May the end of this year be one that keeps you close to your capacity for care, kindness, compassion, appreciation, and equanimity, so that you can begin this next year having that be one of the primary characteristics of how you go through the year. May this next year be one of love.

I offer you these wishes for the new year because I won’t be here next week. I’m having a little vacation time with my family. Next week, Kim Allen will be here. So you’re very fortunate to have Kim, a wonderful teacher with tremendous care in how she teaches, and intelligence and kindness. So she is wonderful to follow up with, and she’ll guide you into the new year. I’ll be back the following week.

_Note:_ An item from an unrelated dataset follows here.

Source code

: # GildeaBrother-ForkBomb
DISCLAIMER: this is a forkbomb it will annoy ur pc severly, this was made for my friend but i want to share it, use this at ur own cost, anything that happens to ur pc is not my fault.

And what the plan is for the beginning of the year is… in the last few years, I’ve been giving a long series of basic meditation instructions. I did the Satipaṭṭhāna Sutta4, I did the Ānāpānasati Sutta5 for a whole period of time—the four foundations of mindfulness, the mindfulness of breathing. And what I’d like to do this next beginning of the year is to do instructions on concentration practice, on samādhi6. Samādhi and mindfulness—I’ll talk about this—I don’t see them as being two separate paths, but they work together. But it is useful sometimes to just kind of focus on the samādhi aspect of it. So that’s what I’ll do, and we’ll do it slowly over these days and weeks. So hopefully you’ll follow along well enough and get some benefit from this very important topic.

Finally, if I may mention, if any of you are interested in supporting IMC and IRC, there is an end-of-the-year letter that I wrote. You’ll find a link to it that you can cut and paste on the YouTube channel for this presentation, and also on IMC’s website on the donate page. So thank you everyone for your support and for your kindness and for your participation here for this last year. I find it phenomenally wonderful that we have this time together and that we’ll go forward into the new year. So thank you very much.


  1. Brahmavihāras: The “divine abodes” or “four immeasurables” in Buddhism. They are four virtues and meditation practices: mettā (loving-kindness), karuṇā (compassion), muditā (appreciative joy), and upekkhā (equanimity). 

  2. Upekkhā: A Pāli word for equanimity, one of the four Brahmavihāras. It refers to a balanced, impartial, and peaceful state of mind that is not swayed by gain or loss, honor or dishonor, praise or blame. 

  3. Pāli: An ancient Prakrit language native to the Indian subcontinent. It is the sacred language of Theravāda Buddhism. 

  4. Satipaṭṭhāna Sutta: A key discourse from the Pāli Canon that provides the foundational teachings on mindfulness meditation, outlining the “Four Foundations of Mindfulness” (mindfulness of the body, feelings, mind, and dhammas). 

  5. Ānāpānasati Sutta: A discourse from the Pāli Canon focused on the practice of mindfulness of breathing (ānāpānasati) as a path to concentration and insight. 

  6. Samādhi: A Pāli word often translated as “concentration” or “unification of mind.” It refers to a state of deep meditative absorption where the mind becomes still, focused, and unified.